Look, just go read it. You’ll never be the same.

Heather Hogan is an Autostraddle managing editor who lives in New York City with her partner, Stacy, and their cackle of rescued pets. She's a member of the Television Critics Association, the Gay and Lesbian Entertainment Critics Association, and a Rotten Tomatoes Tomatometer critic. You can also find her on Facebook, Twitter, and Instagram.

Heather has written 890 articles for us.

26 Comments

  1. It’s such an incredible piece! I can’t believe it exists! I love them so much! I was nervous so far this World Cup cause She is in Seattle while it’s going on and I was afraid they’d broken up. I hope if they win today she’ll be there for the final.

    • She referred to her semi-final prediction (U.S. 2-0 England) as “the prediction that results in me getting a summer trip to Paris,” so I think she will be there! (And I cannot. f*cking. wait.)

  2. I need to tell ya’ll that my (also queer) boss just came RUNNING into my office to tell me about this Sur Bird article. And then my girlfriend tagged me in a comment on the AS Facebook post about this article.

  3. I am not going to lie; due to the strong rivalry that goes a long way back in women’s sports between Canada and the US I normally due not support U.S teams. However, this person squatting in the white house had me spending my Canada Day long weekend cheering on the Women’s U.S Soccer Team.
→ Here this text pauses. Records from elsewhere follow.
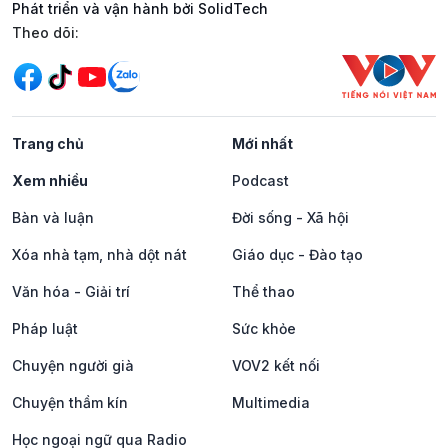
Phát triển và vận hành bởi SolidTech
Mạng xã hội
Theo dõi:
Trang chủ
Mới nhất
Xem nhiều
Podcast
Bàn và luận
Đời sống - Xã hội
Xóa nhà tạm, nhà dột nát
Giáo dục - Đào tạo
Văn hóa - Giải trí
Thể thao
Pháp luật
Sức khỏe
Chuyện người già
VOV2 kết nối
Chuyện thầm kín
Multimedia
Học ngoại ngữ qua Radio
I hope they go all the way and shove it in that man’s face so hard, and that they have a big party in the House of Representatives bringing all there best winning celebration poses.

  4. I mean I have loved Megan Rapinoe for pretty much ever, as many other soccer loving queers can understand, but good lord I didn’t realize how incredible Sue Bird is! This is beautiful and hilarious and perfect and wonderful and this is everything!

  5. our relationship when it comes to Megan’s fashion is based on what you might call a “modified democracy,” where we both give our opinion and then Megan does what she wants

    So many great quotes but this is the one that makes me want to be friends with both of them.